TASK OBJECTIVE:
The required result is each line of the entries below containing the string "Vrste".

• • •

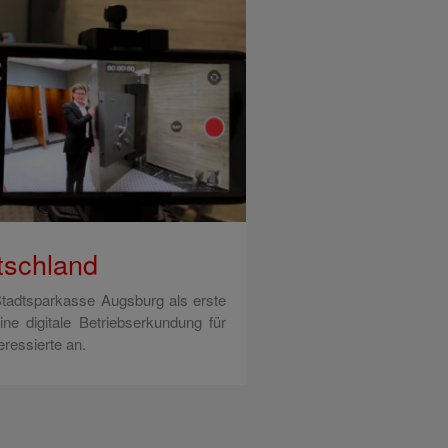
utschland
Stadtsparkasse Augsburg als erste
ne digitale Betriebserkundung für
eressierte an.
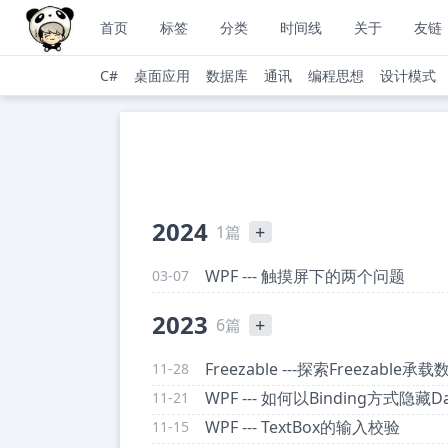
首页
标签
分类
时间线
关于
友链
C#
桌面应用
数据库
通讯
编程思想
设计模式
2024
+
1篇
WPF --- 触摸屏下的两个问题
03-07
2023
+
6篇
Freezable ---探索Freezable
11-28
WPF --- 如何以Binding方式隐藏Da
11-21
WPF --- TextBox的输入校验
11-15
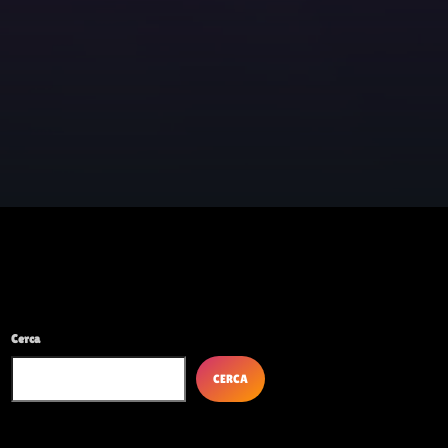
Febbraio 2026
Gennaio 2026
Ottobre 2025
Settembre 2025
Dicembre 2024
Novembre 2024
Ottobre 2024
Settembre 2024
Giugno 2024
Cerca
Maggio 2024
CERCA
Aprile 2024
Marzo 2024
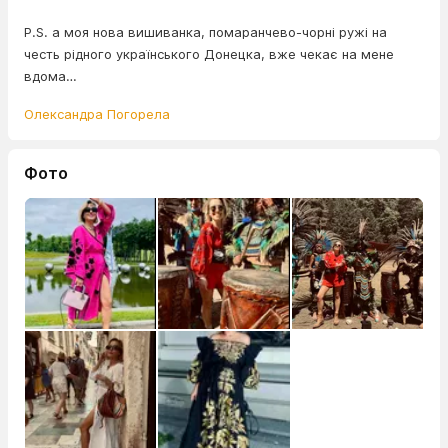
P.S. а моя нова вишиванка, помаранчево-чорні ружі на
честь рідного українського Донецка, вже чекає на мене
вдома…
Олександра Погорела
Фото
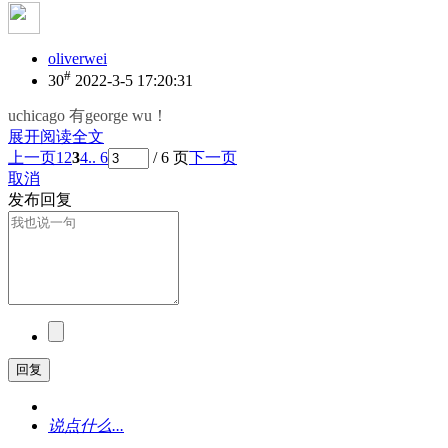
oliverwei
#
30
2022-3-5 17:20:31
uchicago 有george wu！
展开阅读全文
上一页
1
2
3
4
.. 6
/ 6 页
下一页
取消
发布回复
回复
说点什么...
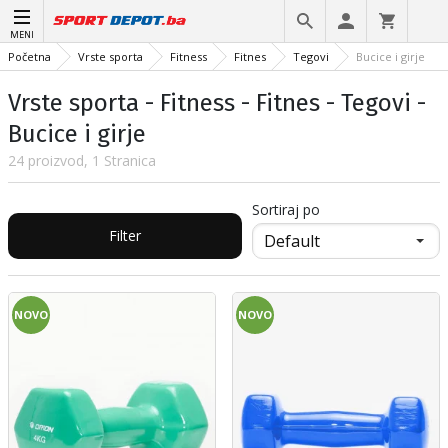
MENI
Početna
Vrste sporta
Fitness
Fitnes
Tegovi
Bucice i girje
Vrste sporta - Fitness - Fitnes - Tegovi -
Bucice i girje
24 proizvod, 1 Stranica
Sortiraj po
Filter
NOVO
NOVO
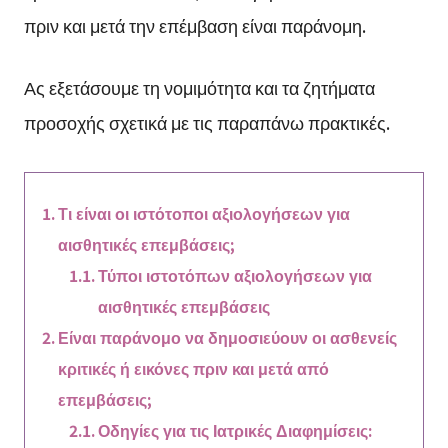
πριν και μετά την επέμβαση είναι παράνομη.
Ας εξετάσουμε τη νομιμότητα και τα ζητήματα
προσοχής σχετικά με τις παραπάνω πρακτικές.
Τι είναι οι ιστότοποι αξιολογήσεων για
αισθητικές επεμβάσεις;
Τύποι ιστοτόπων αξιολογήσεων για
αισθητικές επεμβάσεις
Είναι παράνομο να δημοσιεύουν οι ασθενείς
κριτικές ή εικόνες πριν και μετά από
επεμβάσεις;
Οδηγίες για τις Ιατρικές Διαφημίσεις:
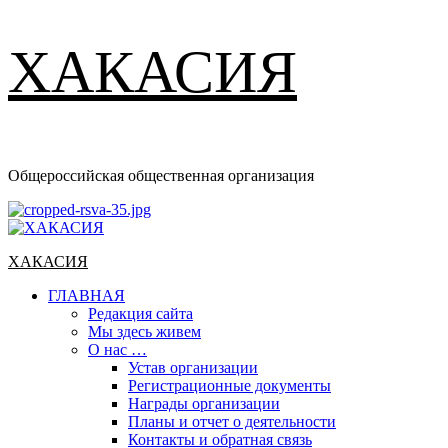
ХАКАСИЯ
Общероссийская общественная организация
Основное
меню
ХАКАСИЯ
ГЛАВНАЯ
Редакция сайта
Мы здесь живем
О нас …
Устав организации
Регистрационные документы
Награды организации
Планы и отчет о деятельности
Контакты и обратная связь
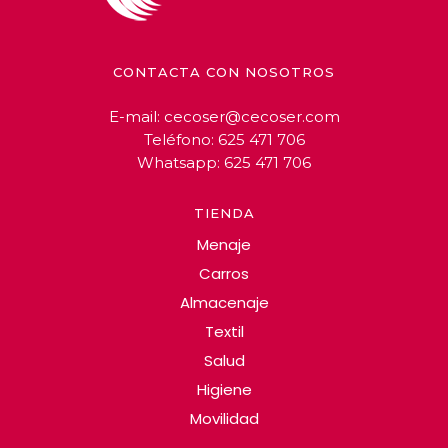
CONTACTA CON NOSOTROS
E-mail:
cecoser@cecoser.com
Teléfono:
625 471 706
Whatsapp:
625 471 706
TIENDA
Menaje
Carros
Almacenaje
Textil
Salud
Higiene
Movilidad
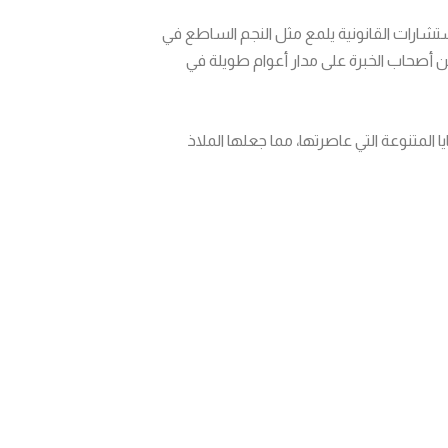
تشارات القانونية يلمع مثل النجم الساطع في
 أصحاب الخبرة على مدار أعوام طويلة في
المتنوعة التي عاصرتها، مما جعلها الملاذ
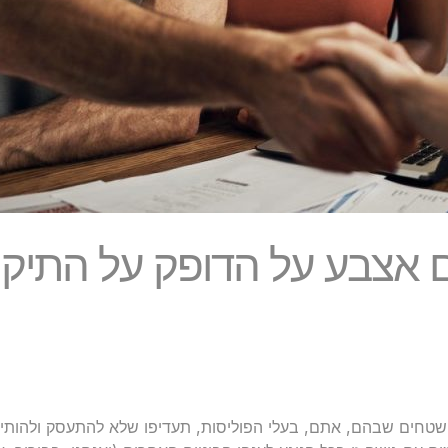
 אצבע על הדופק על התיק ה
טחים שבהם, אתם, בעלי הפוליסות, תעדיפו שלא להתעסק ולהותיר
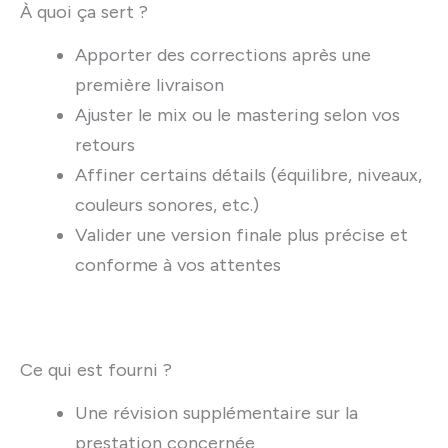
À quoi ça sert ?
Apporter des corrections après une
première livraison
Ajuster le mix ou le mastering selon vos
retours
Affiner certains détails (équilibre, niveaux,
couleurs sonores, etc.)
Valider une version finale plus précise et
conforme à vos attentes
Ce qui est fourni ?
Une révision supplémentaire sur la
prestation concernée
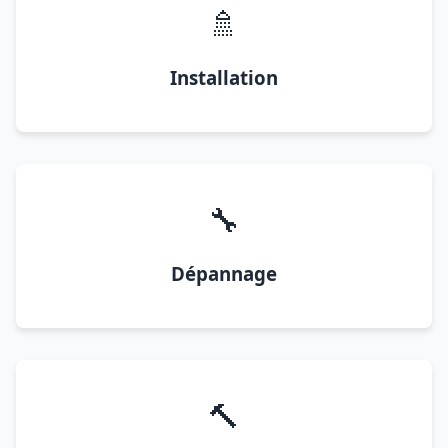
🚿
Installation
🔧
Dépannage
🔨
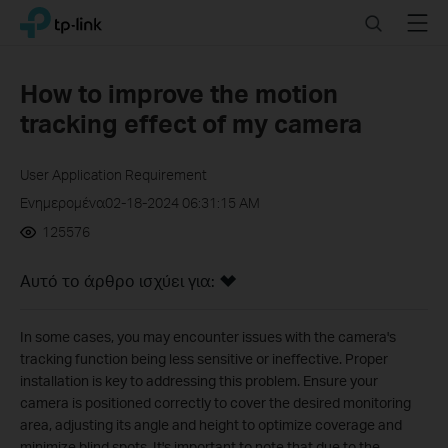
Click
Search
Menu
TP-Link, Reliably Smart
to
skip
the
How to improve the motion
navigation
tracking effect of my camera
bar
User Application Requirement
Ενημερομένα02-18-2024 06:31:15 AM
125576
Αυτό το άρθρο ισχύει για:
In some cases, you may encounter issues with the camera's
tracking function being less sensitive or ineffective. Proper
installation is key to addressing this problem. Ensure your
camera is positioned correctly to cover the desired monitoring
area, adjusting its angle and height to optimize coverage and
minimize blind spots. It's important to note that due to the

• • •

OUTPUT FOR THIS EXERCISE:
Vrste sporta
Vrste sporta - Fitness - Fitnes - Tegovi -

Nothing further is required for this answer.